Thanks. I didn’t know that about their rate potentially changing if they get bad feedback(s)… I’m definitely leaving mine as-is!

I’m surprised the refund hasn’t showed - sounds fishy … If the seller says they sent the item and it was lost in the mail, I’d probably upgrade to neutral with explanation and list my reason for concern. If the refund is a hassle it would never get to neutral and I’d try to make sure all concerns are posted.

Refunds don’t show up by default in my view of recent transactions. I have to select ALL Transactions and then choose a date range to get refunds to show.

I always wait untill i either recieve my items or get a refund for bad purchases, then leave feed back. The open feed-back tends to leverage the seller to make sure your happy. i have had to make claims before against bad sellers and always got a refund, i never would ask sketchy ebay sellers to resend-items, i just get a refund and buy elsewhere.
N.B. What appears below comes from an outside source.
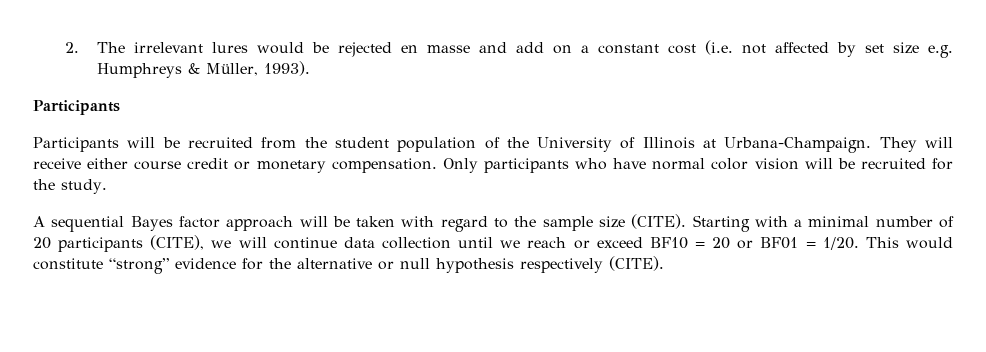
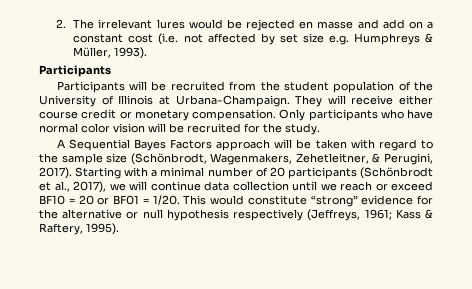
[51,216,220,232] sequential Bayes factor -> [68,139,213,151] Sequential Bayes Factors
[631,214,687,229] (CITE). -> [130,153,433,165] [39,167,72,179] (Schönbrodt, Wagenmakers, Zehetleitner, & Perugini, 2017).
[150,235,205,250] (CITE), -> [360,167,433,179] [39,181,106,193] (Schönbrodt et al., 2017),
[609,256,664,271] (CITE). -> [307,209,434,221] [39,223,119,235] (Jeffreys, 1961; Kass & Raftery, 1995).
You got your money back. The seller does not HAVE to give you a replacement product. The only person who has lost out here is the seller, he is down 1 unit of stock. Now you stick the boot in with a negative feedback.

In my opinion (as someone who has been using ebay for +10 years) you should have at the most given him a neutral.

From the sellers perspective I can understand why they may not want to sent out a replacement (what if it also is lost?) and gave you a refund instead.

I do read negative and neutral feedback, but it is funny how many positive feedback I have read that actually tell the truth of a poor experience because of the fears of getting negative feedback back.

Funny how the seller is only worried about the negative now that it's all gone pear-shaped...

The seller stonewalled as long as possible until the dispute was escalated, and then still tried to finagle a positive rating? That alone should earn them a big ol' fat negative, even if it's ultimately resolved.